Collected data
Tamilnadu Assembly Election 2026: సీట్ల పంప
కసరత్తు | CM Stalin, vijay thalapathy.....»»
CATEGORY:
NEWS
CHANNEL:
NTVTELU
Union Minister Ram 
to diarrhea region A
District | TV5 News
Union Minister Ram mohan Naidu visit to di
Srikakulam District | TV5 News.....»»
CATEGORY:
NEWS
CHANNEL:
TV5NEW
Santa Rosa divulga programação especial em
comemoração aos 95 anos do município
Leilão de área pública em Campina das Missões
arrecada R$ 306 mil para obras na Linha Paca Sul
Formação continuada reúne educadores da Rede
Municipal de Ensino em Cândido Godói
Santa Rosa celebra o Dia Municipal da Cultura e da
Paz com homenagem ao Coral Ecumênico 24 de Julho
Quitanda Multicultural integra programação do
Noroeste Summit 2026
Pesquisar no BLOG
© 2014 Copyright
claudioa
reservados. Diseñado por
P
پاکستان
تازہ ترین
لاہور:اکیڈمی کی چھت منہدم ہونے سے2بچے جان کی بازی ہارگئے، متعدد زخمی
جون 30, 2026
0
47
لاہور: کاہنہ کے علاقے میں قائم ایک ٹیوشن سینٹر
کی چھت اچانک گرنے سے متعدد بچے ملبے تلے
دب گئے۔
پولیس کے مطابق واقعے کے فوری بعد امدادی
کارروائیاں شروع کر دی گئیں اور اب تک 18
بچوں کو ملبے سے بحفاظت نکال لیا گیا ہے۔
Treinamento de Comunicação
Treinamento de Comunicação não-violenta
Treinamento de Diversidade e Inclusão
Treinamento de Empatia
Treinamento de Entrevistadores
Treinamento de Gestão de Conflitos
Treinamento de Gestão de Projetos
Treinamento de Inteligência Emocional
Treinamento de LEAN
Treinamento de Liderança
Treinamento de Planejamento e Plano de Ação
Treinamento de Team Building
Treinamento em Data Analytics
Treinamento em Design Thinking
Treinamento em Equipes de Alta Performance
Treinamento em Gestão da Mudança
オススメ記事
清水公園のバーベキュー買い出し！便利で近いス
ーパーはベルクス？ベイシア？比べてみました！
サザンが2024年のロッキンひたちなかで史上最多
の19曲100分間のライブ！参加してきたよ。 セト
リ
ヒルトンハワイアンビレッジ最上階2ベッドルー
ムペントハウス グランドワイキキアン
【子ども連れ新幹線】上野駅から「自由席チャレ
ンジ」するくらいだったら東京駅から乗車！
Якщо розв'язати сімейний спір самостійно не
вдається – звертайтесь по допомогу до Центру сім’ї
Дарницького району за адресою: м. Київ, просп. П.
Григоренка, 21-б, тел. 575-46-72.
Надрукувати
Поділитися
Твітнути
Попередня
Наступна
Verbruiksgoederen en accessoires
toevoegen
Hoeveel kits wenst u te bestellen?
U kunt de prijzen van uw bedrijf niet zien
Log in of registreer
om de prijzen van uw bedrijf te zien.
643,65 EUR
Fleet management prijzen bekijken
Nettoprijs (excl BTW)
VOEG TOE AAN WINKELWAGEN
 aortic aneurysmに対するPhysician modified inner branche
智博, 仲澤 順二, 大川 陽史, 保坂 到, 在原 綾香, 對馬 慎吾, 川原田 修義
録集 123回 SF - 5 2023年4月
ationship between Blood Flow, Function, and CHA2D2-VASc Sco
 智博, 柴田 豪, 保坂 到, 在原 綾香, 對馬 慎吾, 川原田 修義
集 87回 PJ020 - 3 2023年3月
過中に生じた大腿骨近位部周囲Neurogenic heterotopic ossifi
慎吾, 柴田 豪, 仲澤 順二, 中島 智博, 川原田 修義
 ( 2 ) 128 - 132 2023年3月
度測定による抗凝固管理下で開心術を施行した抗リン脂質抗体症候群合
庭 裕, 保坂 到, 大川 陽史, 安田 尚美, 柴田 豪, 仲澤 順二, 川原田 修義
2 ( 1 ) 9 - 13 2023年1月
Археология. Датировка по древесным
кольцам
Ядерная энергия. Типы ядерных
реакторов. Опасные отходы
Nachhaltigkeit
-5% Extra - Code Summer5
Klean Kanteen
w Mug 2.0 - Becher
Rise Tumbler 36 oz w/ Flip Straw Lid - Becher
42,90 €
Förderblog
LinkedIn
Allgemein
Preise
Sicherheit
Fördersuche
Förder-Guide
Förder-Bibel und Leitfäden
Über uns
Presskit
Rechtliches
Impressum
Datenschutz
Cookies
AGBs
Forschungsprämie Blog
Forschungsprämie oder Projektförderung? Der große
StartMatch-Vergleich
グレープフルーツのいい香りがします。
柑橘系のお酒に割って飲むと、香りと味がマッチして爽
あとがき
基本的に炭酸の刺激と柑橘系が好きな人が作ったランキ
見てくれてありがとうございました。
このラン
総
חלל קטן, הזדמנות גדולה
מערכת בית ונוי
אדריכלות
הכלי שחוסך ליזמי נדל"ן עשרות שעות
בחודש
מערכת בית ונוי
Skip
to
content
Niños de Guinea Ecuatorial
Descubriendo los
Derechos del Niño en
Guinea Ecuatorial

_Exercise aim_: Copy every line of the entries above, character for character.

_Task output_:
Tamilnadu Assembly Election 2026: సీట్ల పంప
కసరత్తు | CM Stalin, vijay thalapathy.....»»
CATEGORY:
NEWS
CHANNEL:
NTVTELU
Union Minister Ram 
to diarrhea region A
District | TV5 News
Union Minister Ram mohan Naidu visit to di
Srikakulam District | TV5 News.....»»
CATEGORY:
NEWS
CHANNEL:
TV5NEW
Santa Rosa divulga programação especial em
comemoração aos 95 anos do município
Leilão de área pública em Campina das Missões
arrecada R$ 306 mil para obras na Linha Paca Sul
Formação continuada reúne educadores da Rede
Municipal de Ensino em Cândido Godói
Santa Rosa celebra o Dia Municipal da Cultura e da
Paz com homenagem ao Coral Ecumênico 24 de Julho
Quitanda Multicultural integra programação do
Noroeste Summit 2026
Pesquisar no BLOG
© 2014 Copyright
claudioa
reservados. Diseñado por
P
پاکستان
تازہ ترین
لاہور:اکیڈمی کی چھت منہدم ہونے سے2بچے جان کی بازی ہارگئے، متعدد زخمی
جون 30, 2026
0
47
لاہور: کاہنہ کے علاقے میں قائم ایک ٹیوشن سینٹر
کی چھت اچانک گرنے سے متعدد بچے ملبے تلے
دب گئے۔
پولیس کے مطابق واقعے کے فوری بعد امدادی
کارروائیاں شروع کر دی گئیں اور اب تک 18
بچوں کو ملبے سے بحفاظت نکال لیا گیا ہے۔
Treinamento de Comunicação
Treinamento de Comunicação não-violenta
Treinamento de Diversidade e Inclusão
Treinamento de Empatia
Treinamento de Entrevistadores
Treinamento de Gestão de Conflitos
Treinamento de Gestão de Projetos
Treinamento de Inteligência Emocional
Treinamento de LEAN
Treinamento de Liderança
Treinamento de Planejamento e Plano de Ação
Treinamento de Team Building
Treinamento em Data Analytics
Treinamento em Design Thinking
Treinamento em Equipes de Alta Performance
Treinamento em Gestão da Mudança
オススメ記事
清水公園のバーベキュー買い出し！便利で近いス
ーパーはベルクス？ベイシア？比べてみました！
サザンが2024年のロッキンひたちなかで史上最多
の19曲100分間のライブ！参加してきたよ。 セト
リ
ヒルトンハワイアンビレッジ最上階2ベッドルー
ムペントハウス グランドワイキキアン
【子ども連れ新幹線】上野駅から「自由席チャレ
ンジ」するくらいだったら東京駅から乗車！
Якщо розв'язати сімейний спір самостійно не
вдається – звертайтесь по допомогу до Центру сім’ї
Дарницького району за адресою: м. Київ, просп. П.
Григоренка, 21-б, тел. 575-46-72.
Надрукувати
Поділитися
Твітнути
Попередня
Наступна
Verbruiksgoederen en accessoires
toevoegen
Hoeveel kits wenst u te bestellen?
U kunt de prijzen van uw bedrijf niet zien
Log in of registreer
om de prijzen van uw bedrijf te zien.
643,65 EUR
Fleet management prijzen bekijken
Nettoprijs (excl BTW)
VOEG TOE AAN WINKELWAGEN
 aortic aneurysmに対するPhysician modified inner branche
智博, 仲澤 順二, 大川 陽史, 保坂 到, 在原 綾香, 對馬 慎吾, 川原田 修義
録集 123回 SF - 5 2023年4月
ationship between Blood Flow, Function, and CHA2D2-VASc Sco
 智博, 柴田 豪, 保坂 到, 在原 綾香, 對馬 慎吾, 川原田 修義
集 87回 PJ020 - 3 2023年3月
過中に生じた大腿骨近位部周囲Neurogenic heterotopic ossifi
慎吾, 柴田 豪, 仲澤 順二, 中島 智博, 川原田 修義
 ( 2 ) 128 - 132 2023年3月
度測定による抗凝固管理下で開心術を施行した抗リン脂質抗体症候群合
庭 裕, 保坂 到, 大川 陽史, 安田 尚美, 柴田 豪, 仲澤 順二, 川原田 修義
2 ( 1 ) 9 - 13 2023年1月
Археология. Датировка по древесным
кольцам
Ядерная энергия. Типы ядерных
реакторов. Опасные отходы
Nachhaltigkeit
-5% Extra - Code Summer5
Klean Kanteen
w Mug 2.0 - Becher
Rise Tumbler 36 oz w/ Flip Straw Lid - Becher
42,90 €
Förderblog
LinkedIn
Allgemein
Preise
Sicherheit
Fördersuche
Förder-Guide
Förder-Bibel und Leitfäden
Über uns
Presskit
Rechtliches
Impressum
Datenschutz
Cookies
AGBs
Forschungsprämie Blog
Forschungsprämie oder Projektförderung? Der große
StartMatch-Vergleich
グレープフルーツのいい香りがします。
柑橘系のお酒に割って飲むと、香りと味がマッチして爽
あとがき
基本的に炭酸の刺激と柑橘系が好きな人が作ったランキ
見てくれてありがとうございました。
このラン
総
חלל קטן, הזדמנות גדולה
מערכת בית ונוי
אדריכלות
הכלי שחוסך ליזמי נדל"ן עשרות שעות
בחודש
מערכת בית ונוי
Skip
to
content
Niños de Guinea Ecuatorial
Descubriendo los
Derechos del Niño en
Guinea Ecuatorial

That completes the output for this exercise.